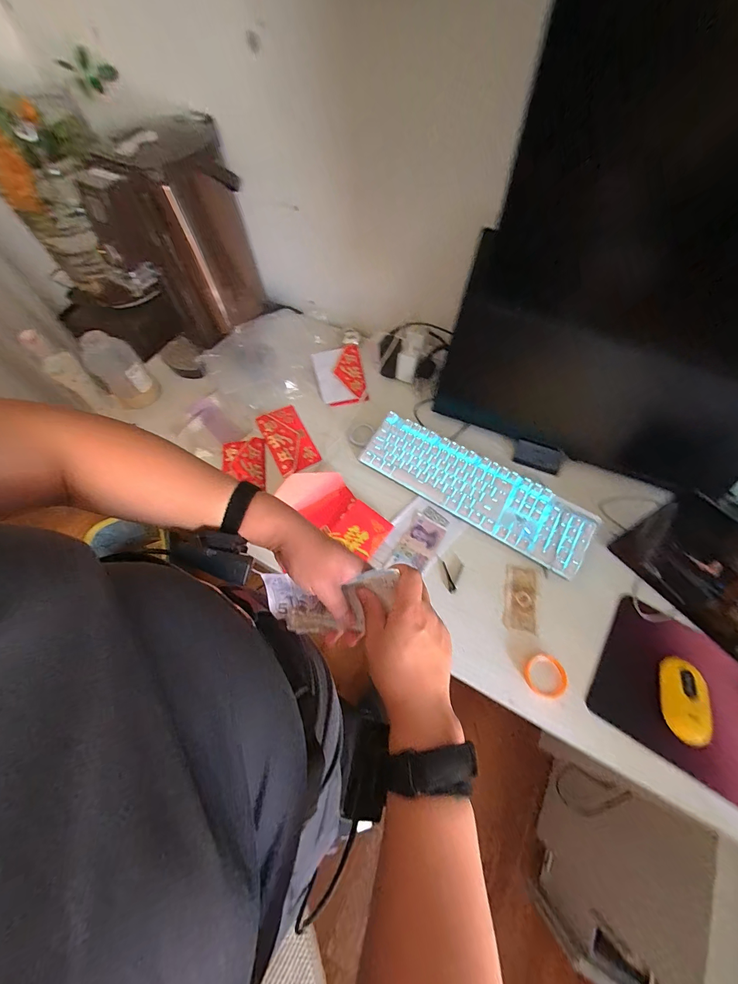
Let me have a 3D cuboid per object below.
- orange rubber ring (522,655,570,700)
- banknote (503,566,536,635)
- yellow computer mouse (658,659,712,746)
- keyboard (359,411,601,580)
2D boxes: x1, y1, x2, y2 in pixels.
★ ★ ★ ★ ★
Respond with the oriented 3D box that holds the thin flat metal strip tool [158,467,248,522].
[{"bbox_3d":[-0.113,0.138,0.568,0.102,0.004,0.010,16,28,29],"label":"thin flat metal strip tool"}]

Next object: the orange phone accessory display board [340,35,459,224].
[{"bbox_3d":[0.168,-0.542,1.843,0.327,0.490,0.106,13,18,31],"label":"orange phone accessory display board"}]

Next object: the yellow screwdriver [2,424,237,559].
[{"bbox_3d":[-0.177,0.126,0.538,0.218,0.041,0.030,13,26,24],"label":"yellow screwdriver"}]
★ ★ ★ ★ ★
» Problem
Only the lines above starting with the one with "Let me have a 3D cuboid per object below." and going through the one with "2D boxes: x1, y1, x2, y2 in pixels." are to be copied, word for word and with both ends kept.

» Exercise answer
Let me have a 3D cuboid per object below.
- orange rubber ring (522,655,570,700)
- banknote (503,566,536,635)
- yellow computer mouse (658,659,712,746)
- keyboard (359,411,601,580)
2D boxes: x1, y1, x2, y2 in pixels.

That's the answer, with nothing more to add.